TASK REQUIREMENTS: Take the data below and extract the lines from the one with "knowledge without boundaries" to the one with "The Publisher has", inclusive, exactly as written.

Dataset entries:
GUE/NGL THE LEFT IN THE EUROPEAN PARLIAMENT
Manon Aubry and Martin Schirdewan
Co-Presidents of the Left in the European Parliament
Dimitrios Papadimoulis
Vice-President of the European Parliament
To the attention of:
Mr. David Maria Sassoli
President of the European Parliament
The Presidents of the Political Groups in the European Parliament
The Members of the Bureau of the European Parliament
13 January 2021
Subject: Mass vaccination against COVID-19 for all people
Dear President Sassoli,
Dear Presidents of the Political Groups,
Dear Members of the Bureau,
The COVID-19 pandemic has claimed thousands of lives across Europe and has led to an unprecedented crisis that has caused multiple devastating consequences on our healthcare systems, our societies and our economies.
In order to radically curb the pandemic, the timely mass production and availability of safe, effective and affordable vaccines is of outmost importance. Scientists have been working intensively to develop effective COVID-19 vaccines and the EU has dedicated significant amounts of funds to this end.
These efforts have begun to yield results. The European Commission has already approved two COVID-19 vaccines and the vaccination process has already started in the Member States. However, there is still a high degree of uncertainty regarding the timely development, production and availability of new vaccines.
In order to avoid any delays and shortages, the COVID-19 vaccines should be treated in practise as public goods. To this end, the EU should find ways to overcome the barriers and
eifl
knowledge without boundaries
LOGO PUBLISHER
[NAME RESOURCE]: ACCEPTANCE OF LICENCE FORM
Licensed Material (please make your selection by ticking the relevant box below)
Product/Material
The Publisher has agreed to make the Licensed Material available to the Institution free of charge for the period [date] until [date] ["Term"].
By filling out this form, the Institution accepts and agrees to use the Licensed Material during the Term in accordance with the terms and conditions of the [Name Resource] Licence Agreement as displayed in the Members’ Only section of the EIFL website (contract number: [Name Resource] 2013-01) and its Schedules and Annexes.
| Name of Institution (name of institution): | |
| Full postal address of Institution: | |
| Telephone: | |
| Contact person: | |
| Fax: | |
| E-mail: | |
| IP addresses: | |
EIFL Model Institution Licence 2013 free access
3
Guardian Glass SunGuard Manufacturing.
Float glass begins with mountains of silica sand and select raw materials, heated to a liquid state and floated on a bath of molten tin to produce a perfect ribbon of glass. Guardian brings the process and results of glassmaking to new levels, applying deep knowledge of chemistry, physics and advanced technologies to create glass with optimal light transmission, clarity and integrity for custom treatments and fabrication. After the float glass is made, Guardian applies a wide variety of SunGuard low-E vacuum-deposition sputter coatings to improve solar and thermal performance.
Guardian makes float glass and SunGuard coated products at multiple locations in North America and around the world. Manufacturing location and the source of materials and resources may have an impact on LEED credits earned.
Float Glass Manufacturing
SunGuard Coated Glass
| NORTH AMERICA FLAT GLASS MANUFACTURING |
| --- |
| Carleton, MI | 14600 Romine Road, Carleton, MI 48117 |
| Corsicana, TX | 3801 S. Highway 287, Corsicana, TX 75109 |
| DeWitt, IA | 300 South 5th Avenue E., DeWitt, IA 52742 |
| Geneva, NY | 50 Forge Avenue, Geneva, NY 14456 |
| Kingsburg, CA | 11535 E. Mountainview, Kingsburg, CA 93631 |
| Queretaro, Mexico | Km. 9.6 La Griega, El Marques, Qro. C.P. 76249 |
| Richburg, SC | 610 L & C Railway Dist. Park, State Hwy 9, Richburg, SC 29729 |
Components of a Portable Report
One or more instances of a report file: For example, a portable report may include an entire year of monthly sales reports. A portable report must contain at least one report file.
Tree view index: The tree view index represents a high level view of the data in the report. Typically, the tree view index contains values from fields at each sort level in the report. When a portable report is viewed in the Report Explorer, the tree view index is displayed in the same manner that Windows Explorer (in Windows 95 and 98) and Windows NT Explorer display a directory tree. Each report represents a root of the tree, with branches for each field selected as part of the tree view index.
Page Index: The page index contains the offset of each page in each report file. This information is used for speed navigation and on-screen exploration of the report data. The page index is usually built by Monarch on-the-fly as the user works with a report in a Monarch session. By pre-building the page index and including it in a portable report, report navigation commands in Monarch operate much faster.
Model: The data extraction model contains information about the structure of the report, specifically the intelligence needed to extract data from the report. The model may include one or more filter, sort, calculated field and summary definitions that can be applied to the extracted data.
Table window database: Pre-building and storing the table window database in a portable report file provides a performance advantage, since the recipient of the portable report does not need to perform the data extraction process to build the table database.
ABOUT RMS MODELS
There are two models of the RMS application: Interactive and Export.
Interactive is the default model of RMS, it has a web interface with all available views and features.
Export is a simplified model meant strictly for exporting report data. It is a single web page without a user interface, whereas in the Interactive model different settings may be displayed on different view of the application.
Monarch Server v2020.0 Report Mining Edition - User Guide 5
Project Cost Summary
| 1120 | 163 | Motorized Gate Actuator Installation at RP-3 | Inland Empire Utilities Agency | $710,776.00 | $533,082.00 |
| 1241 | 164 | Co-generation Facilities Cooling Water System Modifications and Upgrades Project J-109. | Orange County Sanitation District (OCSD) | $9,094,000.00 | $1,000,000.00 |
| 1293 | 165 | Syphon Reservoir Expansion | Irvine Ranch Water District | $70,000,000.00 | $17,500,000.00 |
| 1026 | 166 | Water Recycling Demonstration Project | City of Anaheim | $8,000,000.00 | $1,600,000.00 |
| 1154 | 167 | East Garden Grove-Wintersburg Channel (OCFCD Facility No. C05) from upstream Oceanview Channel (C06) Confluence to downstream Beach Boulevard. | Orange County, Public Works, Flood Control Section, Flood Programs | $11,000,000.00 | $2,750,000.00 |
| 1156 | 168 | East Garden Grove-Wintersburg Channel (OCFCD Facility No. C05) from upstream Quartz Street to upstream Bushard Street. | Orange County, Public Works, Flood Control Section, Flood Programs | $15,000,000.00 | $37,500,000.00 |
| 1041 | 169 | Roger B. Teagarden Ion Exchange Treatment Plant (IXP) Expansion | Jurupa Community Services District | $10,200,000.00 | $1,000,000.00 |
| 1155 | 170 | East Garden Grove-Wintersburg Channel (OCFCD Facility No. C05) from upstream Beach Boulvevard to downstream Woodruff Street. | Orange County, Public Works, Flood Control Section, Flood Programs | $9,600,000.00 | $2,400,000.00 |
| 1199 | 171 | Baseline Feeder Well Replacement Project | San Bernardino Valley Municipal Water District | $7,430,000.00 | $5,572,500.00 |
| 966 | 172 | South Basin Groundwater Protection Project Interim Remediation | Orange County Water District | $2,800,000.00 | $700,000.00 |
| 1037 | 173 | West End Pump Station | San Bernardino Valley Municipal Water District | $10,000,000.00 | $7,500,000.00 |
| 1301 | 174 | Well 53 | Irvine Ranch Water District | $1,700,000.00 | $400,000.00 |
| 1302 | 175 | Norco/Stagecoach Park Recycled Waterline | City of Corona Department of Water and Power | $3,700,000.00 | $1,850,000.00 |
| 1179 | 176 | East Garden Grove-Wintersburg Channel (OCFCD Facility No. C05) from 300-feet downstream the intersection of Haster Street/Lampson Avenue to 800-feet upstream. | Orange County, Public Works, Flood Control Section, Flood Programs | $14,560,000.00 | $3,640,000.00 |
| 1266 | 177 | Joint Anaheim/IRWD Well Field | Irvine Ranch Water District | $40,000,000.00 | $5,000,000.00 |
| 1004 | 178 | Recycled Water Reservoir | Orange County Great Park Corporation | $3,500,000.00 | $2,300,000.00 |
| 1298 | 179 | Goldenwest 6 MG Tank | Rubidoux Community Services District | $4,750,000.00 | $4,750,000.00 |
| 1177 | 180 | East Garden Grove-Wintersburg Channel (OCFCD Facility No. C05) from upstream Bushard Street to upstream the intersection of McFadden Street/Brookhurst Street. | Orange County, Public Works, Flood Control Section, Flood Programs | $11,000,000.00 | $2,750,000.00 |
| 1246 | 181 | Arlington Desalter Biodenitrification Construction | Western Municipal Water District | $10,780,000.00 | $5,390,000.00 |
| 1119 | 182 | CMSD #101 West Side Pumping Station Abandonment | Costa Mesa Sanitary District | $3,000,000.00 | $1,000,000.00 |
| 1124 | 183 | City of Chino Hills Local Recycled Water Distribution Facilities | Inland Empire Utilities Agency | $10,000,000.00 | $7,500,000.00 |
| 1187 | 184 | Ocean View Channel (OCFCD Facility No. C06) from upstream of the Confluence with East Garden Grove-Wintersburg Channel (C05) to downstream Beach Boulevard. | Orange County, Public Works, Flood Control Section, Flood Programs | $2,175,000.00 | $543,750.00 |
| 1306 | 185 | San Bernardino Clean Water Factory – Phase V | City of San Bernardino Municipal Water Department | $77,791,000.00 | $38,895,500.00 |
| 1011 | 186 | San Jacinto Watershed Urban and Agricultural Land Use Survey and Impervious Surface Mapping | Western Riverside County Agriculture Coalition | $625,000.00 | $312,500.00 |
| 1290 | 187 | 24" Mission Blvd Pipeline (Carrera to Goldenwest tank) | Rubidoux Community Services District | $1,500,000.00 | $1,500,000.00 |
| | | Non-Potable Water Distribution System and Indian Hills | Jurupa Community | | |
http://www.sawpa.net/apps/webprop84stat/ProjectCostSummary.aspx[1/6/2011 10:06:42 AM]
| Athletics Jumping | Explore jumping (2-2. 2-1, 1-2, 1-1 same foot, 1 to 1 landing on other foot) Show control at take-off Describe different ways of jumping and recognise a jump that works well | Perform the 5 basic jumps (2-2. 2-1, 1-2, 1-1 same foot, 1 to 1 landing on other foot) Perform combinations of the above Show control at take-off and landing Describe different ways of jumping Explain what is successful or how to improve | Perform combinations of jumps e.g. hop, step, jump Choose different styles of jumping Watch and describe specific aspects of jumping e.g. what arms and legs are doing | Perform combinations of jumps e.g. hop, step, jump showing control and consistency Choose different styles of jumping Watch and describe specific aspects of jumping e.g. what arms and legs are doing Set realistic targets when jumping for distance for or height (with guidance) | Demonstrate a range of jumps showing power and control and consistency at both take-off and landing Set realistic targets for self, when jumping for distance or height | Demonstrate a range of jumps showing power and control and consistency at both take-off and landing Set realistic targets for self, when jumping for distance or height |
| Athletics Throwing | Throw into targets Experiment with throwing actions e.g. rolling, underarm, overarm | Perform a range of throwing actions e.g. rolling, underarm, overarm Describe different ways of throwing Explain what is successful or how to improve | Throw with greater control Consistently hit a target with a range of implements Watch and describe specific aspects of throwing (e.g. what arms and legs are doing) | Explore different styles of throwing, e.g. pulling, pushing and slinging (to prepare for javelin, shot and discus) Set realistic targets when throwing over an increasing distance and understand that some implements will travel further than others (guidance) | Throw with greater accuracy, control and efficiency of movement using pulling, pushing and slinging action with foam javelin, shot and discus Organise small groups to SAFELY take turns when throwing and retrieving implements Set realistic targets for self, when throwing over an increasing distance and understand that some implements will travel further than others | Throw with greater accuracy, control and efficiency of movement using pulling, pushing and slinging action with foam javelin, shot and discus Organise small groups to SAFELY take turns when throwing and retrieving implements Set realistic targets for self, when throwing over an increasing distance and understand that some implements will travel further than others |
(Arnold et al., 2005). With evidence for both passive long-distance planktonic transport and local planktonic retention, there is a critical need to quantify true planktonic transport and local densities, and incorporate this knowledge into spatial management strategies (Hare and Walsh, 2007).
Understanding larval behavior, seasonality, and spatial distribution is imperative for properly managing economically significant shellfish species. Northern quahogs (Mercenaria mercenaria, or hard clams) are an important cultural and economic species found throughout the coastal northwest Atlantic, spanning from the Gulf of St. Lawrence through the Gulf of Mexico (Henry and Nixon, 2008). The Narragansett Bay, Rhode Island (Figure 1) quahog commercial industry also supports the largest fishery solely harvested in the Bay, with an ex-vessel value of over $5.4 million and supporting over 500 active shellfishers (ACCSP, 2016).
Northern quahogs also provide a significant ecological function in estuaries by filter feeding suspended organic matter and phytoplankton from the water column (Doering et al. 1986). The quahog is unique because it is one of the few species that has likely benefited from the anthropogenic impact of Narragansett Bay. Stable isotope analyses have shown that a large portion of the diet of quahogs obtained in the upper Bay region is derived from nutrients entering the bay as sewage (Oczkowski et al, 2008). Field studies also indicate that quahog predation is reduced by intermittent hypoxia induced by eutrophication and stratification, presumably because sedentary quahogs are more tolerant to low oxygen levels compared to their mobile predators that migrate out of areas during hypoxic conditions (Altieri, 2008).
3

FINISHED EXERCISE:
knowledge without boundaries
LOGO PUBLISHER
[NAME RESOURCE]: ACCEPTANCE OF LICENCE FORM
Licensed Material (please make your selection by ticking the relevant box below)
Product/Material
The Publisher has agreed to make the Licensed Material available to the Institution free of charge for the period [date] until [date] ["Term"].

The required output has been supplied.